Par une autre décision du 23 juin 2011 (n°350317), bien que le juge des référés du Conseil d'Etat rejette la demande de suspension d'exécution de la décision verbale, rendue publique le 22 juin 2011, du ministre de l'éducation nationale, de la jeunesse et de la vie ; il ne remet pas en cause l'existence de cette décision.

Enfin, on peut citer une décision de la Cour administrative d'appel de Douai du 15 mai 2003, par laquelle celle-ci a confirmé le jugement du 27 juin 2002 du tribunal administratif d'Amiens annulant la décision verbale du maire de Canaples du date du 28 novembre 1997 autorisant l'exhumation d'une personne au titre de ses pouvoirs de police.

L'arrêt précise qu'aucun élément ne permet de justifier l'absence de décision :

« la commune de Canaples ne conteste pas le motif d'annulation retenu par les premiers juges mais se borne à opposer l'irrecevabilité des conclusions d'excès de pouvoir pour défaut de décision susceptible de recours; que toutefois, l'exhumation a eu lieu en présence d'un adjoint au maire de la commune de Canaples et il ne peut être sérieusement contesté que le maire a bien donné une autorisation verbale d'exhumer M. James Fourdrinier; ».
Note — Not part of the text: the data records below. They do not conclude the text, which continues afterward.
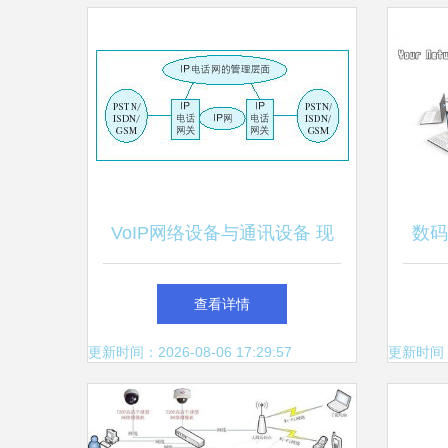
VoIP网络设备与通讯设备 现
数码
代通信的基石与革新力量
查看详情
更新时间：2026-08-06 17:29:57
更新时间：20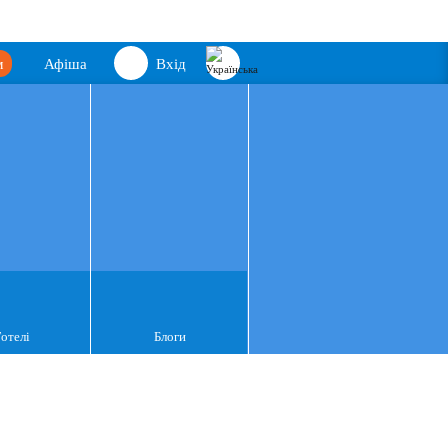
м
Афіша
Вхід
Готелі
Блоги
En l'espèce, l'exhumation, objet de la décision verbale, a bien eu lieu.

En conclusion, le juge des référés suspend l'exécution de la décision verbale du maire de Cholet de renouveler l'arrêté suspendu. Il ordonne également au maire d'informer par voie de presse les habitants de sa commune de la portée de cette décision.

Même si ce n'est pas la première fois que le juge administratif reconnaît l'existence d'une décision verbale, cette ordonnance confirme la possibilité pour le juge de suspendre une telle décision quand bien même elle ne s'appuierait sur aucun document écrit.